I was halfway through this when I realized why this sounded good: because it’s a Neil Gaiman novel. It’s basically Neverwhere with cephalopods. That’s both a strength and a weakness: whether intentionally or not, the story is a pitch-perfect imitation of Gaiman, who is a very good and enjoyable writer. At the same time, there’s nothing here that you could point to that would uniquely identify the text as Mieville. Maybe the incorporeal union organizer, but that’s about it, and I’m probably only saying that because it felt like the least essential of the many subplots. If you reprinted dustjackets identifying it as a Gaiman book, nobody would think twice.

So, you know, if that description sounds interesting, and you like Neil Gaiman, you’ll probably like this. If you read Neverwhere or American Gods and said, “this is good, but it needs more squid,” well, you’ll be ecstatic. It goes on a little longer than it really needs to, but it’s a perfectly good, fun read, just as it appears.

8 comments

  1. I think this was the start of the more mainstream Mieville (I didn’t really find it similar to Gaiman). Try reading The City The City. Indescribably yet accessible.

  2. He has a book called “Unlundun” which is sort of supposed to be for kids but I found entertaining. That one is also very Gaimanesque

  3. The similarity to Gaiman is quite true (and true of Unlundun as well, as Melanie said) but can I ask why you don’t like Mieville?

  4. The similarity to Gaiman is quite true (and true of Unlundun as well, as Melanie said) but can I ask why you don’t like Mieville?

    I bounced off Perdido Street Station a couple of times, because it just felt gratuitously unpleasant. I haven’t read any of the other books in that series. He also said some kind of over-the-top things about rejecting any form of consolatory literature at Readercon several years ago, that I thought were a bit much.
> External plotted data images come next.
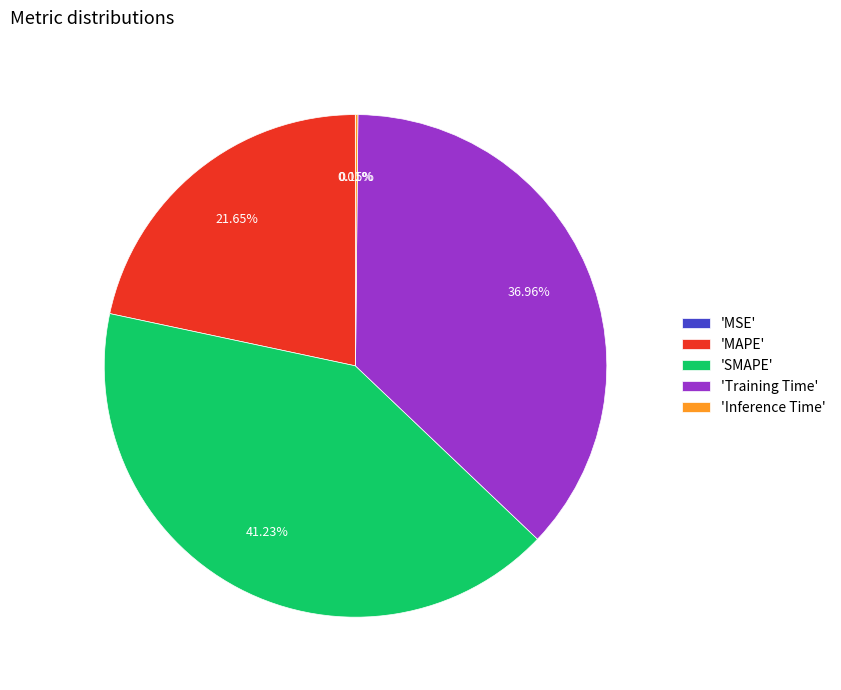

To the nearest percent, what is the difference between the largest and smallest slice percentages?

41%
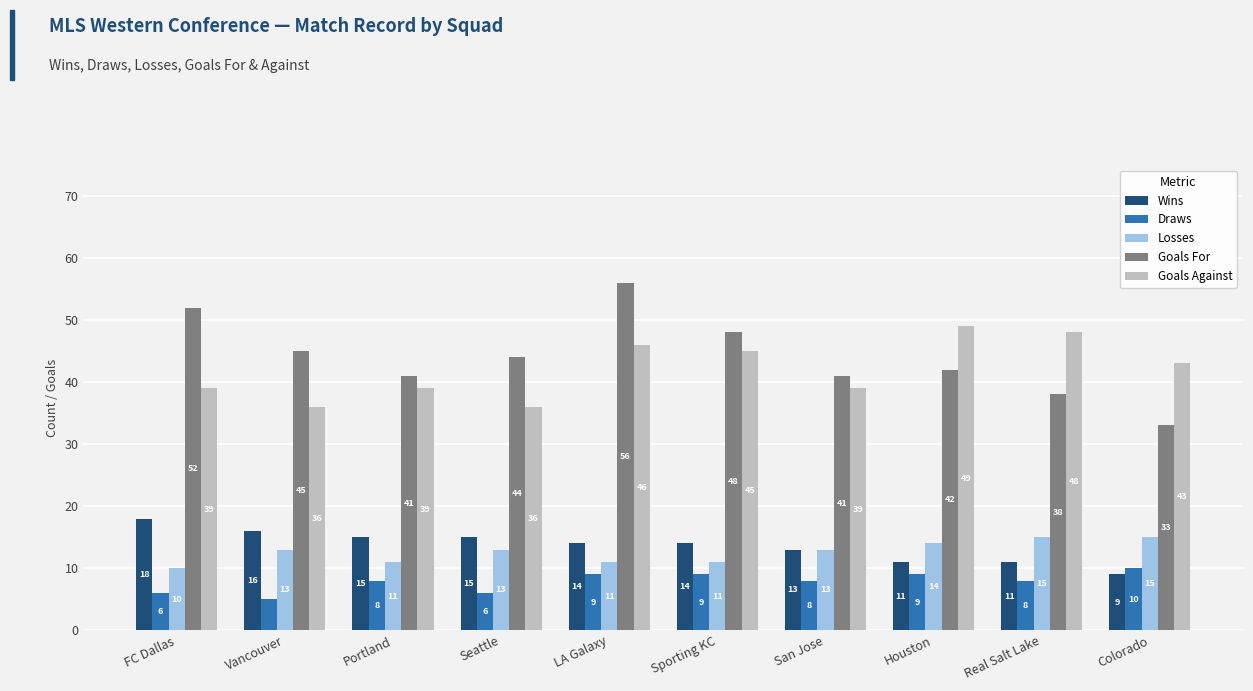

Between Seattle and Real Salt Lake, which series saw the biggest shift?

Goals Against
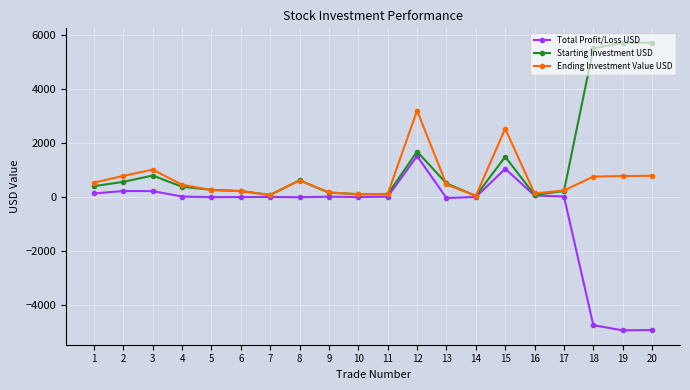

What is the value of the Total Profit/Loss USD point at the 12th from the left?

1516.9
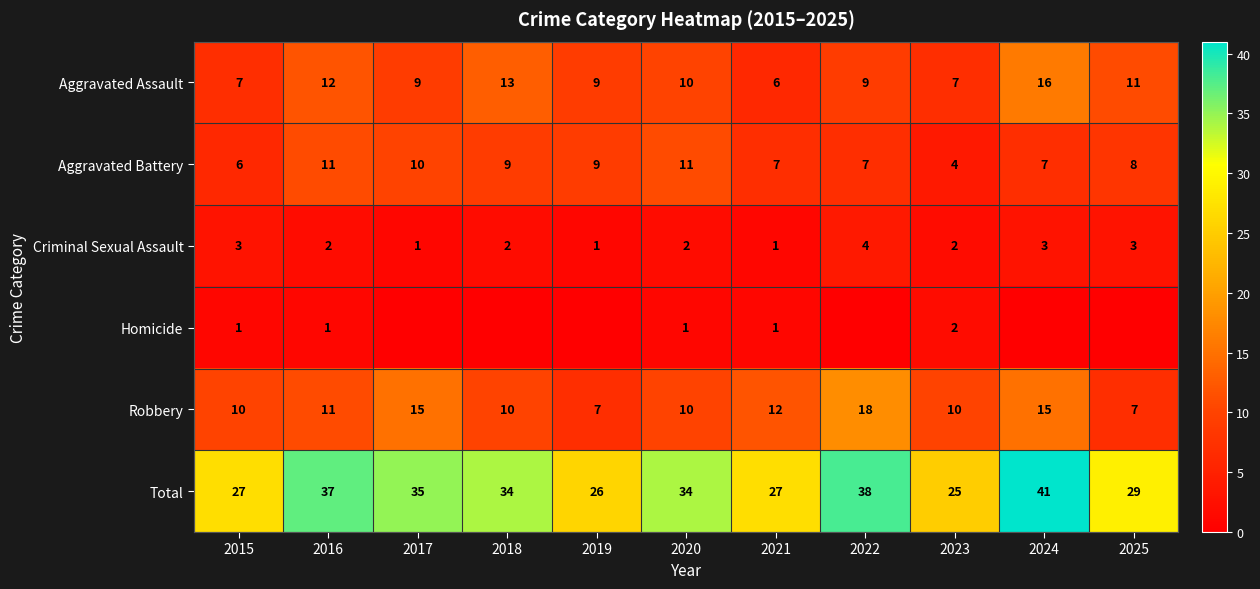

At which category is the sum across all series the highest?

2024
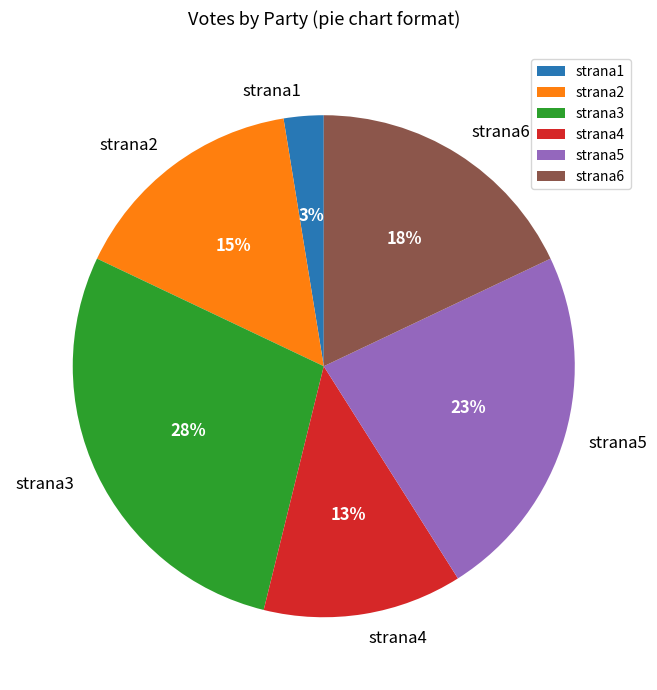

Count the number of slices in the pie.

6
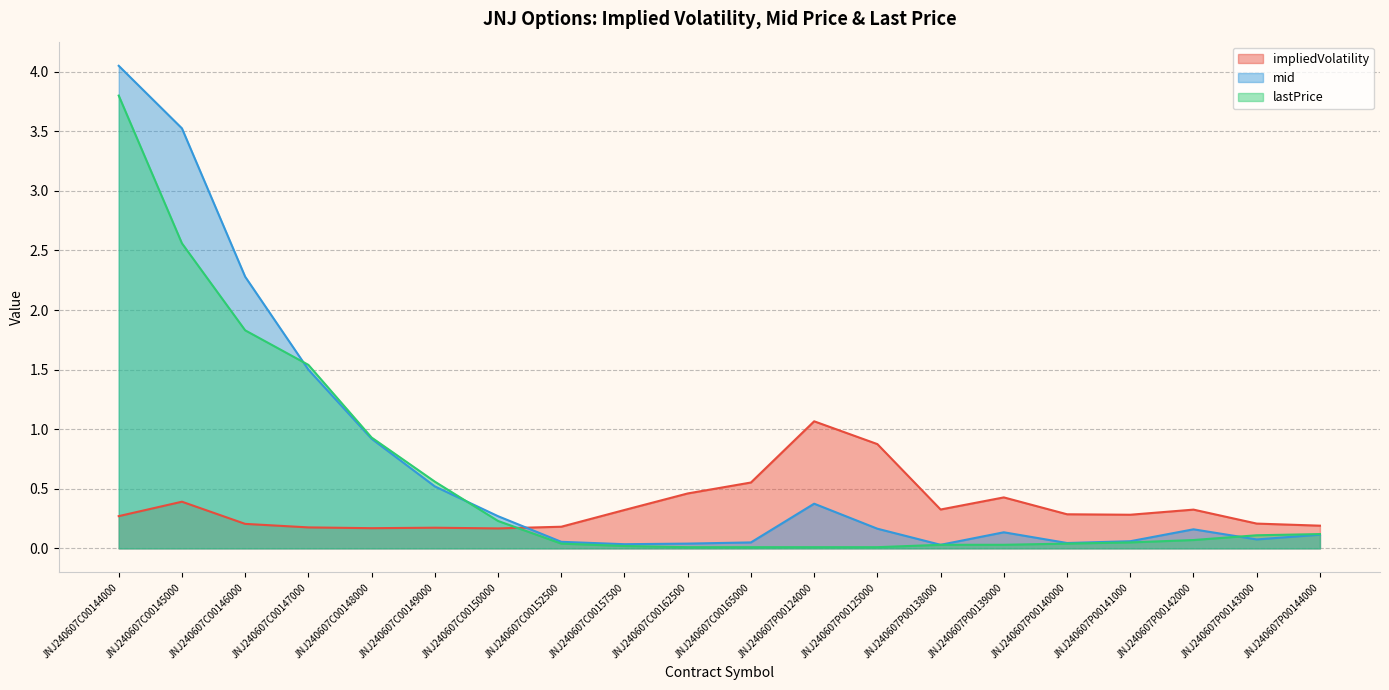

Reading right to left, list all the values displayed in this chart.

impliedVolatility: 0.2	0.2	0.3	0.3	0.3	0.4	0.3	0.9	1.1	0.6	0.5	0.3	0.2	0.2	0.2	0.2	0.2	0.2	0.4	0.3
mid: 0.1	0.1	0.2	0.1	0.0	0.1	0.0	0.2	0.4	0.1	0.0	0.0	0.1	0.3	0.5	0.9	1.5	2.3	3.5	4.0
lastPrice: 0.1	0.1	0.1	0.1	0.0	0.0	0.0	0.0	0.0	0.0	0.0	0.0	0.0	0.2	0.6	0.9	1.5	1.8	2.6	3.8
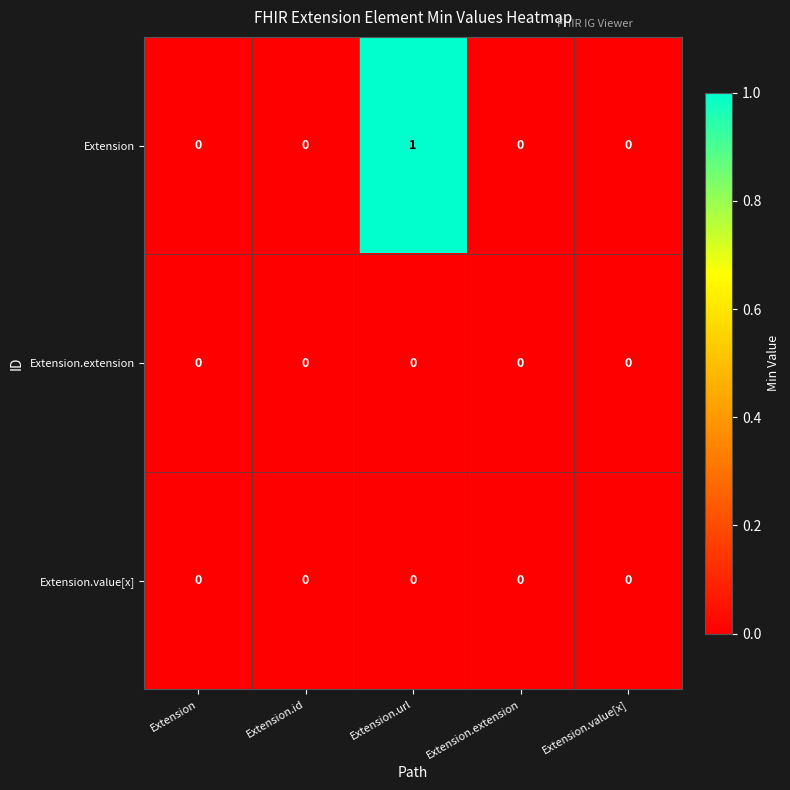

Between Extension.url and Extension.value[x], which series saw the biggest shift?

Extension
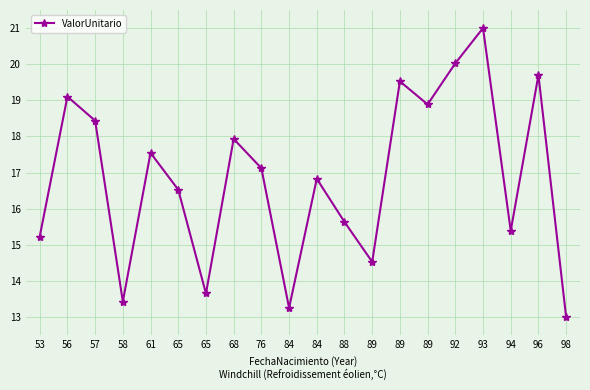

Which has a higher value, 88 or 98?

88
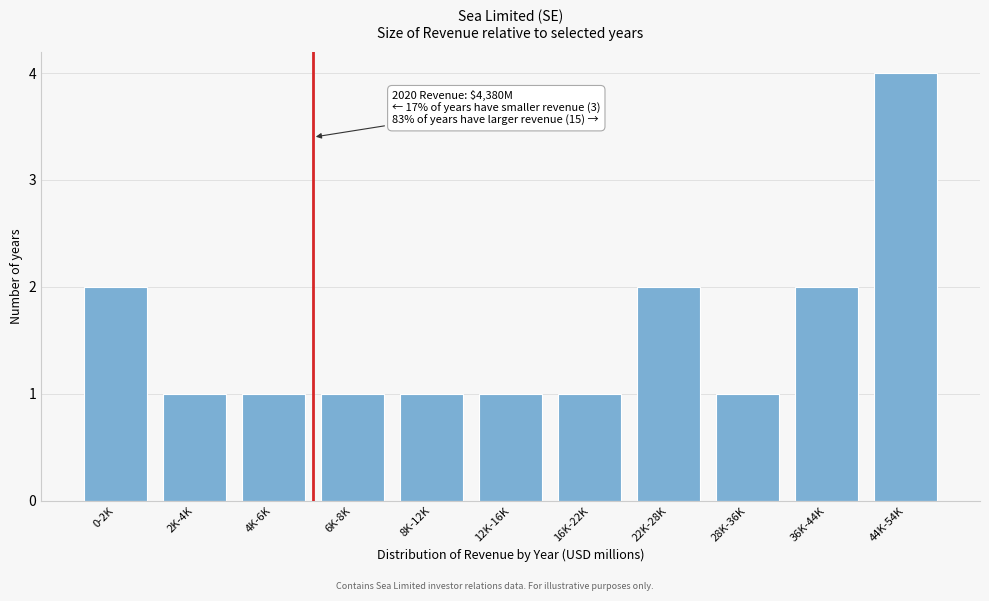

Reading left to right, list all the values displayed in this chart.

0-2K=2	2K-4K=1	4K-6K=1	6K-8K=1	8K-12K=1	12K-16K=1	16K-22K=1	22K-28K=2	28K-36K=1	36K-44K=2	44K-54K=4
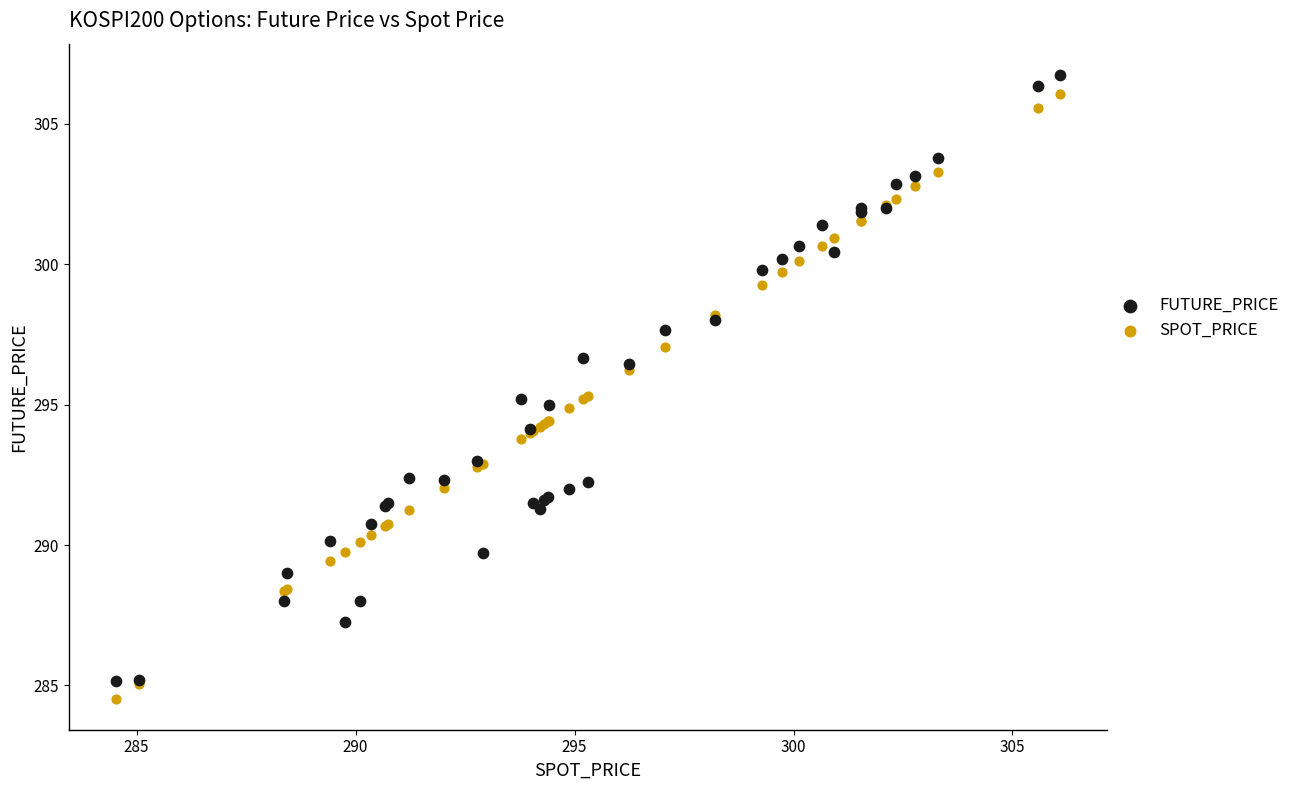

What is the X range (max minus min) for the scatter plot?

21.6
    I didn’t mind The City and the City, though. And this was good. I haven’t read Un Lun Dun though I might give it a shot.

  5. I pretty much wanted it for the title to sit on my shelf. I’ve started it a few times, haven’t made it through yet. Perhaps when I run out of Scalzis again…

  6. I would say that the Chaos Nazis had a distinctly Mievillian flavor to them, as did the discussion of teleportation. I did find it (and [i]Un Lun Dun[/i]) very Gaimenesque, though.